* To do: Please edit everything from the line containing "locality: Thatcher's Park, Chicago" down to the line containing "county / district: Louisa", replacing "collectors" with "collected by" and changing nothing else. Return only those lines.

------------------------------------------------------------

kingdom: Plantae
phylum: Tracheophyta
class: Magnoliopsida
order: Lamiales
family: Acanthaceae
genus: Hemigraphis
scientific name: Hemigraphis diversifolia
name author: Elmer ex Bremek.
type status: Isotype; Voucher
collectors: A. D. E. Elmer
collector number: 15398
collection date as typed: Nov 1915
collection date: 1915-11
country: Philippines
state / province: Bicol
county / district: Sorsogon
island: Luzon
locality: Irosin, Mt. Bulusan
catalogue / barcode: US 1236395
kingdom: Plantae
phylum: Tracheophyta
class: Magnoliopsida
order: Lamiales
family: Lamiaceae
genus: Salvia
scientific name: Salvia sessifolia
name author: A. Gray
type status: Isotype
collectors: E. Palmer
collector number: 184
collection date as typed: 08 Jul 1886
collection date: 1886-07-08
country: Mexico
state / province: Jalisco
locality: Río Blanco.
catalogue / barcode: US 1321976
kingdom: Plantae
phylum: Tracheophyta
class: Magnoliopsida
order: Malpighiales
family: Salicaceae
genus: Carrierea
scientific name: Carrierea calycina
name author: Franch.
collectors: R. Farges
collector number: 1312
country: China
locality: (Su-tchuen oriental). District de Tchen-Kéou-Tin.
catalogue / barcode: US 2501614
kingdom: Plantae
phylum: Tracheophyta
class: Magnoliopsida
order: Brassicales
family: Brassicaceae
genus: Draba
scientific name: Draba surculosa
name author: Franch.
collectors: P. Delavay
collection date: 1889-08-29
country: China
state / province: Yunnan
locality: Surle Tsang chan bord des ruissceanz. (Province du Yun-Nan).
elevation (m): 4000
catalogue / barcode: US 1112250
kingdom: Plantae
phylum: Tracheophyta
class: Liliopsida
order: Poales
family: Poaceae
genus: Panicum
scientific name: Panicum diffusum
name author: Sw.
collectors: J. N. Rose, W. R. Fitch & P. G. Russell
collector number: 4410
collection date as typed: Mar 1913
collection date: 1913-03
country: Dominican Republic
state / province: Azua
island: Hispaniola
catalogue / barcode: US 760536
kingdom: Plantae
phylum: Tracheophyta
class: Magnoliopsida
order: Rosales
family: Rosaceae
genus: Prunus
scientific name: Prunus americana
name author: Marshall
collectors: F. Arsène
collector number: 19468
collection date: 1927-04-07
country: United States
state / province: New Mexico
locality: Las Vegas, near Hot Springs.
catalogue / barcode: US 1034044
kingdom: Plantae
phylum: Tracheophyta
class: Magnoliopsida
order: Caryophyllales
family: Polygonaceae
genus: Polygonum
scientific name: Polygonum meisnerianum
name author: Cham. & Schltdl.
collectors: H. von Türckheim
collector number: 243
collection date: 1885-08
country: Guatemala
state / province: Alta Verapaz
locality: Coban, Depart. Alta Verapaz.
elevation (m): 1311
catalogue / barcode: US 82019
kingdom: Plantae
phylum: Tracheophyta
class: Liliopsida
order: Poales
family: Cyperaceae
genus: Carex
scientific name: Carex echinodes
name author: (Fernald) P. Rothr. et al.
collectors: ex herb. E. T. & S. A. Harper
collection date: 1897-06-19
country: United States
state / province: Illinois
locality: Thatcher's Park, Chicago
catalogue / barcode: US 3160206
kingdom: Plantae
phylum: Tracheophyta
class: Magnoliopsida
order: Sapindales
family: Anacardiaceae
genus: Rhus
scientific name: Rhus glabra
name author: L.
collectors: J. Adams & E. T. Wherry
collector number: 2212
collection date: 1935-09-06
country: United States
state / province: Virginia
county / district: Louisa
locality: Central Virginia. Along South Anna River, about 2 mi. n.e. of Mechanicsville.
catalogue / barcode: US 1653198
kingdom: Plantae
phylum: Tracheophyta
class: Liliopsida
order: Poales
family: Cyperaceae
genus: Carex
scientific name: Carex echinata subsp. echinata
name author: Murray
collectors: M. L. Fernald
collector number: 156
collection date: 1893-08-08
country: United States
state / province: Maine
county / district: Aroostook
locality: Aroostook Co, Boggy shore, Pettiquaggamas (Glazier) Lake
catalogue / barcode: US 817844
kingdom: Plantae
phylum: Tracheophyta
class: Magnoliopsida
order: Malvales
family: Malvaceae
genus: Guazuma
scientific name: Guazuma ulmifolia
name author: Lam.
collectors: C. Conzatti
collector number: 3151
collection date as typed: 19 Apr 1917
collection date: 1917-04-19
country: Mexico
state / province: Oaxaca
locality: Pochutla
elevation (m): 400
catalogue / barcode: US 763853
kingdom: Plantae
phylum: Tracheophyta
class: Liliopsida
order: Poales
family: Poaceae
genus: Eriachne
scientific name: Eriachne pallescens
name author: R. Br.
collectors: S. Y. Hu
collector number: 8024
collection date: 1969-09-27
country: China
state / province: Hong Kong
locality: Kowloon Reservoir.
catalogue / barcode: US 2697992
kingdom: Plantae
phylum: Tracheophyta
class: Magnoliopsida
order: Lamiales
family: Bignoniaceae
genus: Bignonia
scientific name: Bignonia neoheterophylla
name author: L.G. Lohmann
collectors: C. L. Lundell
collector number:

------------------------------------------------------------

* Problem solution:
locality: Thatcher's Park, Chicago
catalogue / barcode: US 3160206
kingdom: Plantae
phylum: Tracheophyta
class: Magnoliopsida
order: Sapindales
family: Anacardiaceae
genus: Rhus
scientific name: Rhus glabra
name author: L.
collected by: J. Adams & E. T. Wherry
collector number: 2212
collection date: 1935-09-06
country: United States
state / province: Virginia
county / district: Louisa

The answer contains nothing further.